This exhibition places Provoke in a historical context, focussing on the dialogue between the groups photography in particular and contemporary protest photography and performance art in general.
Photography is examined as a document of - and/or a call to - protest against injustice: the period around 1960 saw numerous books published in connection with the first great wave of protests in Japan against renewal of the alliance with the USA. A few of them document the demonstrations themselves, while others deal with related themes - above all with the nuclear bombing of Hiroshima and Nagasaki. The years during which Provoke was published saw these protests, which were staged employing great creativity, give rise to a captivating visual world of resistance to the illegal actions of large corporations and the despotism of the neoliberal Japanese state.
As the 1960s wore on, the protest movements intensified, leading to a flood of photo volumes and prints. The makers of Provoke - critic Kōji Taki, author Takuma Nakahira, critic and photographer Takuma Nakahira, and photographers Yutaka Takanashi and Daidō Moriyama - were of the opinion that journalistic photography had exhausted itself and that it was impossible to effect long-term change through direct political action. But even so, in their texts and their photos, they oriented themselves on the aesthetic strategies to which Japans protest photography had given rise: their works feature strikingly innovative graphic design that employs image sequences, pithy text/image combinations, dynamic outtakes, and the interplay of specifically chosen cheap materials (rough paper, low-resolution printing) with fold-outs and unusual formats.

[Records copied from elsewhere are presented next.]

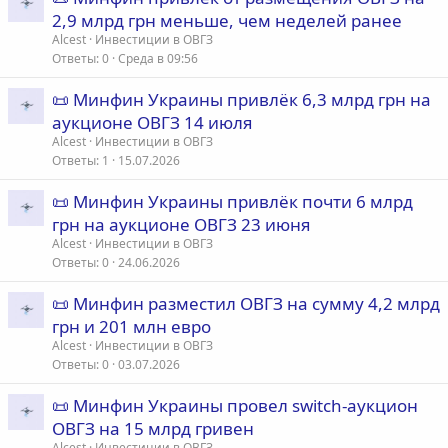
2,9 млрд грн меньше, чем неделей ранее
Alcest
Инвестиции в ОВГЗ
Ответы
0
Среда в 09:56
📜 Минфин Украины привлёк 6,3 млрд грн на
аукционе ОВГЗ 14 июля
Alcest
Инвестиции в ОВГЗ
Ответы
1
15.07.2026
📜 Минфин Украины привлёк почти 6 млрд
грн на аукционе ОВГЗ 23 июня
Alcest
Инвестиции в ОВГЗ
Ответы
0
24.06.2026
📜 Минфин разместил ОВГЗ на сумму 4,2 млрд
грн и 201 млн евро
Alcest
Инвестиции в ОВГЗ
Ответы
0
03.07.2026
📜 Минфин Украины провел switch-аукцион
ОВГЗ на 15 млрд гривен
Alcest
Инвестиции в ОВГЗ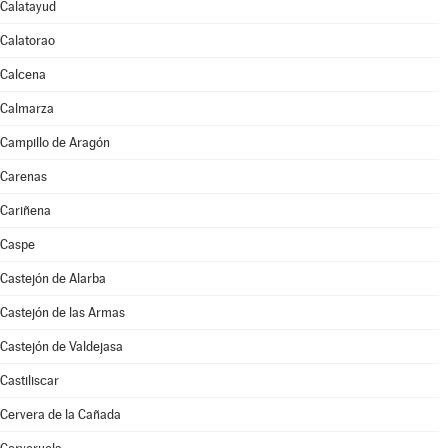
Calatayud
Calatorao
Calcena
Calmarza
Campillo de Aragón
Carenas
Cariñena
Caspe
Castejón de Alarba
Castejón de las Armas
Castejón de Valdejasa
Castiliscar
Cervera de la Cañada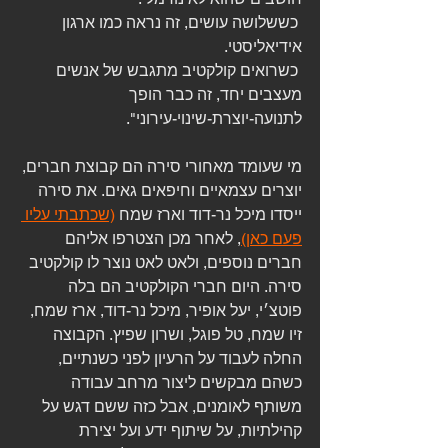
 כששלושה עושים, זה נראה כמו ארגון 
אידיאליסטי.
 כשרואים קולקטיב מתגבש של אנשים 
מעצבים יחד, זה כבר הופך 
לתנועה-יוצרת-שינוי-עירוני".
מי שעומד מאחורי סירה הם קבוצת חברים, 
יוצרים עצמאיים וחיפאים גאים. את סירה 
ייסדו מיכל נר-דוד וארז שמח 
(שכתבתי עליו 
פעם כאן)
, לאחר מכן הצטרפו אליהם 
חברים נוספים, ולאט לאט נוצר לו קולקטיב 
סירה. היום חברי הקולקטיב הם בלה 
פוטצ׳י, יעל אופיר, מיכל נר-דוד, ארז שמח, 
זיו שמח, טל פוגל, ושרון שפיץ. הקבוצה 
החלה לעבוד על הרעיון לפני כשנתיים, 
כשהם מבקשים ליצור מרחב עבודה 
משותף לאומנים, אבל כזה ששם דגש על 
קהילתיות, על שיתוף ידע ועל יצירת 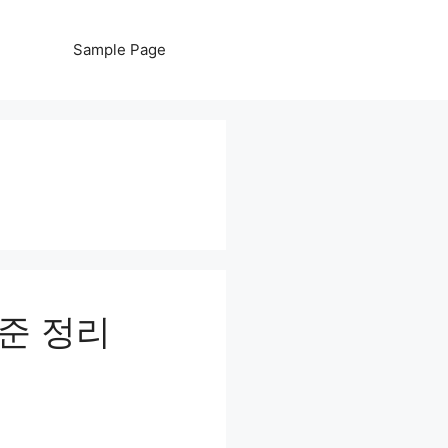
Sample Page
기준 정리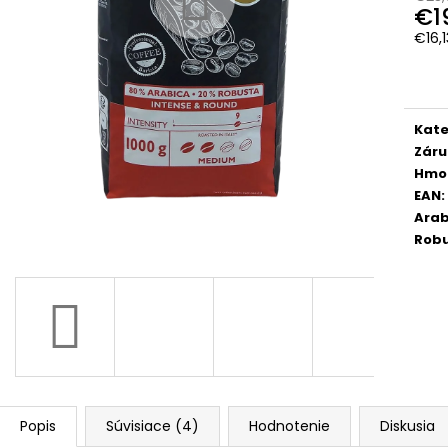
MOKATE CAPPUCCINO PUMPKIN SPICE
KAFFA COFFEE 
€1
110 G
ZRNKOVÁ KÁVA 
€16,
€1,99
€16,50
Jedn
Pôvodne:
€2,99
Pôvodne:
€19
cena
Kate
Záru
Hmo
EAN
:
Arab
Rob
Popis
Súvisiace (4)
Hodnotenie
Diskusia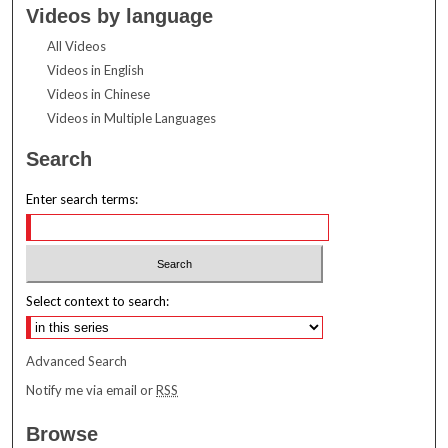
Videos by language
All Videos
Videos in English
Videos in Chinese
Videos in Multiple Languages
Search
Enter search terms:
Select context to search:
Advanced Search
Notify me via email or
RSS
Browse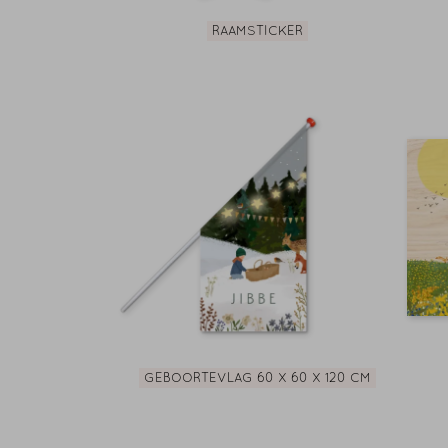
RAAMSTICKER
GEBOORTEVLAG 60 X 60 X 120 CM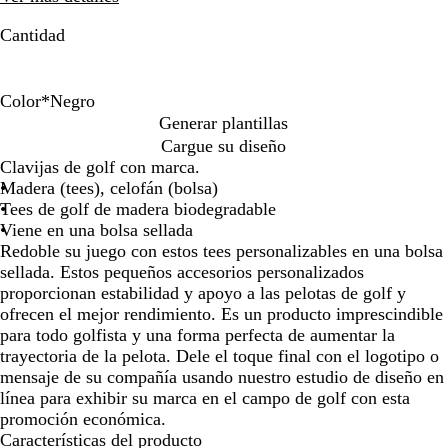
de
de
las
las
Cantidad
flechas
flechas
para
para
arrastrar
arrastrar
Color
*
Negro
N
V
R
B
N
A
Generar plantillas
e
e
o
l
a
z
Cargue su diseño
g
r
j
a
t
u
Clavijas de golf con marca.
r
d
o
n
u
l
Madera (tees), celofán (bolsa)
o
e
c
r
Tees de golf de madera biodegradable
o
a
Viene en una bolsa sellada
l
Redoble su juego con estos tees personalizables en una bolsa
sellada. Estos pequeños accesorios personalizados
proporcionan estabilidad y apoyo a las pelotas de golf y
ofrecen el mejor rendimiento. Es un producto imprescindible
para todo golfista y una forma perfecta de aumentar la
trayectoria de la pelota. Dele el toque final con el logotipo o
mensaje de su compañía usando nuestro estudio de diseño en
línea para exhibir su marca en el campo de golf con esta
promoción económica.
Características del producto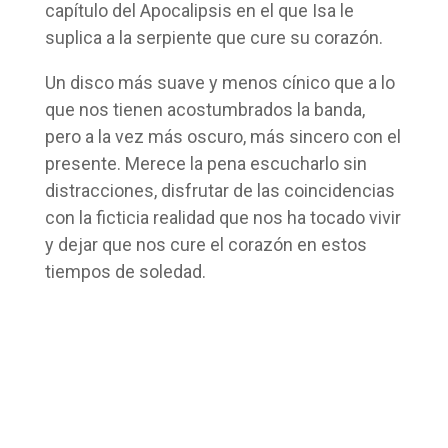
capítulo del Apocalipsis en el que Isa le
suplica a la serpiente que cure su corazón.
Un disco más suave y menos cínico que a lo
que nos tienen acostumbrados la banda,
pero a la vez más oscuro, más sincero con el
presente. Merece la pena escucharlo sin
distracciones, disfrutar de las coincidencias
con la ficticia realidad que nos ha tocado vivir
y dejar que nos cure el corazón en estos
tiempos de soledad.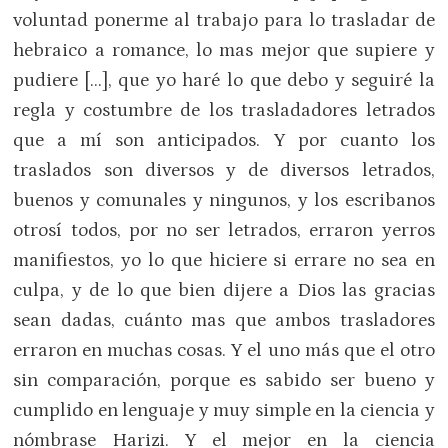
voluntad ponerme al trabajo para lo trasladar de
hebraico a romance, lo mas mejor que supiere y
pudiere […], que yo haré lo que debo y seguiré la
regla y costumbre de los trasladadores letrados
que a mí son anticipados. Y por cuanto los
traslados son diversos y de diversos letrados,
buenos y comunales y ningunos, y los escribanos
otrosí todos, por no ser letrados, erraron yerros
manifiestos, yo lo que hiciere si errare no sea en
culpa, y de lo que bien dijere a Dios las gracias
sean dadas, cuánto mas que ambos trasladores
erraron en muchas cosas. Y el uno más que el otro
sin comparación, porque es sabido ser bueno y
cumplido en lenguaje y muy simple en la ciencia y
nómbrase Harizi. Y el mejor en la ciencia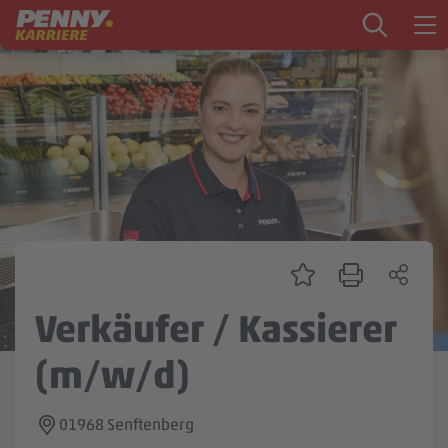
Zum Inhalt springen
Startseite
PENNY als Arbeitgeber
Ausbildung
Markt
Logistik
Zentrale & Vertrieb
Verkäufer / Kassierer
Mein Kandidat:innenprofil
(m/w/d)
01968 Senftenberg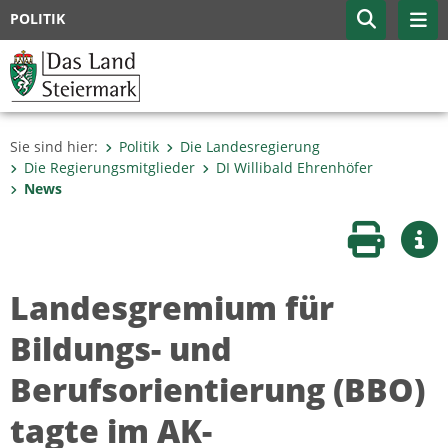
POLITIK
Sie sind hier:
Politik
Die Landesregierung
Die Regierungsmitglieder
DI Willibald Ehrenhöfer
News
Seite druc
Wei
Landesgremium für
Bildungs- und
Berufsorientierung (BBO)
tagte im AK-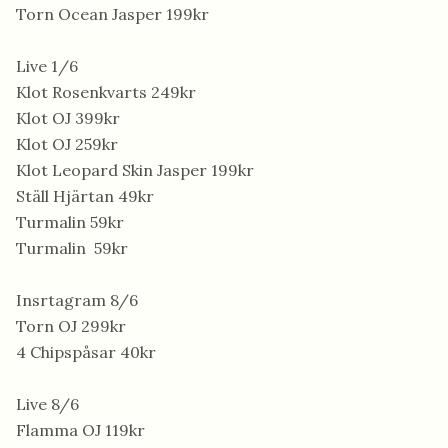
Torn Ocean Jasper 199kr
Live 1/6
Klot Rosenkvarts 249kr
Klot OJ 399kr
Klot OJ 259kr
Klot Leopard Skin Jasper 199kr
Ställ Hjärtan 49kr
Turmalin 59kr
Turmalin 59kr
Insrtagram 8/6
Torn OJ 299kr
4 Chipspåsar 40kr
Live 8/6
Flamma OJ 119kr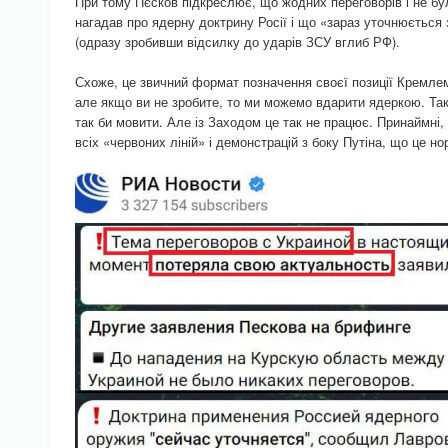
При тому Пєсков підкреслює, що жодних переговорів і не б
нагадав про ядерну доктрину Росії і що «зараз уточнюється 
(одразу зробивши відсилку до ударів ЗСУ вглиб РФ).
Схоже, це звичний формат позначення своєї позиції Кремлем
але якщо ви не зробите, то ми можемо вдарити ядеркою. Так
так би мовити. Але із Заходом це так не працює. Принаймні
всіх «червоних ліній» і демонстрацій з боку Путіна, що це но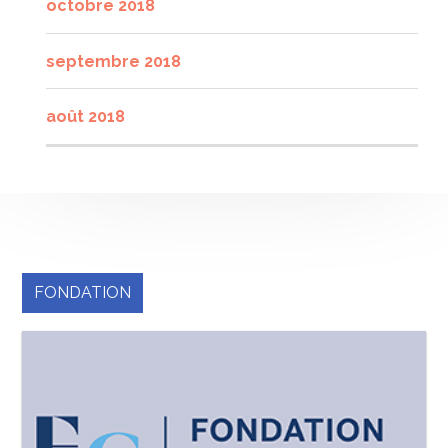
octobre 2018
septembre 2018
août 2018
FONDATION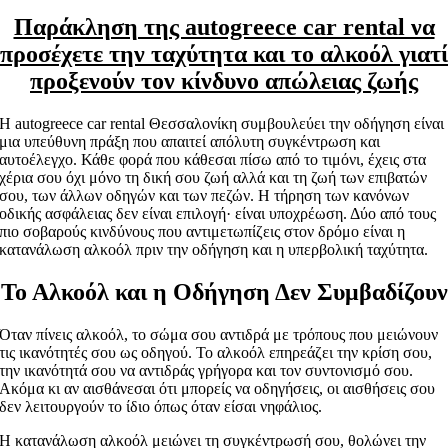
Παράκληση της autogreece car rental να
προσέχετε την ταχύτητα και το αλκοόλ γιατί
προξενούν τον κίνδυνο απώλειας ζωής
Η autogreece car rental Θεσσαλονίκη συμβουλεύει την οδήγηση είναι
μια υπεύθυνη πράξη που απαιτεί απόλυτη συγκέντρωση και
αυτοέλεγχο. Κάθε φορά που κάθεσαι πίσω από το τιμόνι, έχεις στα
χέρια σου όχι μόνο τη δική σου ζωή αλλά και τη ζωή των επιβατών
σου, των άλλων οδηγών και των πεζών. Η τήρηση των κανόνων
οδικής ασφάλειας δεν είναι επιλογή· είναι υποχρέωση. Δύο από τους
πιο σοβαρούς κινδύνους που αντιμετωπίζεις στον δρόμο είναι η
κατανάλωση αλκοόλ πριν την οδήγηση και η υπερβολική ταχύτητα.
Το Αλκοόλ και η Οδήγηση Δεν Συμβαδίζουν
Όταν πίνεις αλκοόλ, το σώμα σου αντιδρά με τρόπους που μειώνουν
τις ικανότητές σου ως οδηγού. Το αλκοόλ επηρεάζει την κρίση σου,
την ικανότητά σου να αντιδράς γρήγορα και τον συντονισμό σου.
Ακόμα κι αν αισθάνεσαι ότι μπορείς να οδηγήσεις, οι αισθήσεις σου
δεν λειτουργούν το ίδιο όπως όταν είσαι νηφάλιος.
Η κατανάλωση αλκοόλ μειώνει τη συγκέντρωσή σου, θολώνει την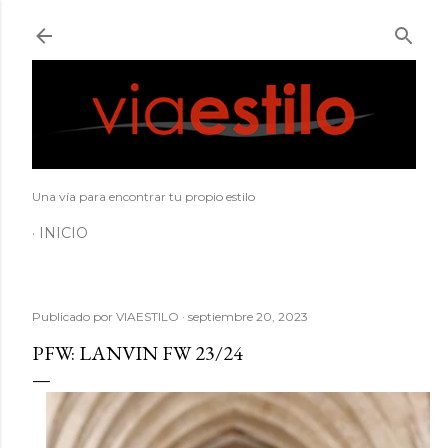
Ir al contenido principal
Una vía para encontrar tu propio estilo
INICIO
Publicado por
VIAESTILO
septiembre 20, 2023
PFW: LANVIN FW 23/24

The exhibition concludes by examining the Japanese photography of its chosen period as a variant of performance art and/or as documentation of live actions: Daidō Moriyama, Takuma Nakahira, and Nobuyoshi Araki are among those photographers who, around 1970, developed great interest in portraying darkroom work or other processes connected to the production of photographic prints as visible and active components of photographic creativity. They were preceded in their efforts by dance performers such as Tatsumi Hijikata, who worked with filmmakers and photographers, as well as by groups like the Hi-Red Center, which blurred the distinctions between photographic documentation and live actions in which photography and other media played a role.
But such influences worked both ways: directly inspired by the activities of the photographers of Provoke, Hi-Red Center member Jiro Takamatsu and Koji Enokura turned to photographic conceptual art in the early 1970s.
This exhibition is a coproduction between the Albertina, Fotomuseum Winterthur, Le Bal in Paris, and the Art Institute of Chicago.